Re: [PATCH] LoongArch: Add qspinlock support

Arnd Bergmann <arnd@xxxxxxxx> · Fri, 17 Jun 2022 18:10:51 +0200

On Fri, Jun 17, 2022 at 4:57 PM Huacai Chen <chenhuacai@xxxxxxxxxxx> wrote:
>
> On NUMA system, the performance of qspinlock is better than generic
> spinlock. Below is the UnixBench test results on a 8 nodes (4 cores
> per node, 32 cores in total) machine.
>

The performance increase is nice, but this is only half the story we need here.

I think the more important bit is how you can guarantee that the xchg16()
implementation is correct and always allows forward progress.

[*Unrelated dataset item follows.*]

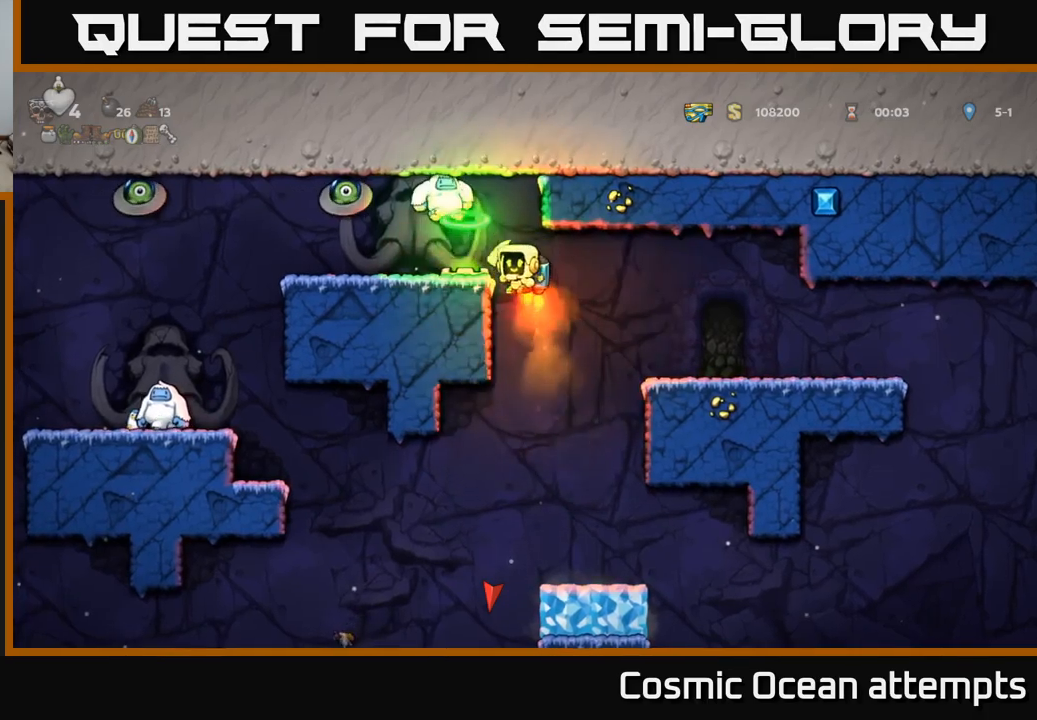
{"buttons": [], "left_stick": "center", "right_stick": "center", "events": [[100, "A", "down"], [217, "A", "up"], [250, "A", "down"], [267, "X", "down"], [283, "A", "up"], [300, "A", "down"], [350, "X", "up"], [367, "A", "up"]]}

>@@ -123,6 +123,10 @@ static inline unsigned long __percpu_xchg(void *ptr, unsigned long val,
>                                                int size)
> {
>        switch (size) {
>+       case 1:
>+       case 2:
>+               return __xchg_small((volatile void *)ptr, val, size);
>+

Do you actually need the size 1 as well?

Generally speaking, I would like to rework the xchg()/cmpxchg() logic
to only cover the 32-bit and word-sized (possibly 64-bit) case, while
having separate optional 8-bit and 16-bit functions. I had a patch for
this in the past, and can try to dig that out, this may be the time to
finally do that.

I see that the qspinlock() code actually calls a 'relaxed' version of xchg16(),
but you only implement the one with the full barrier. Is it possible to
directly provide a relaxed version that has something less than the
__WEAK_LLSC_MB?

       Arnd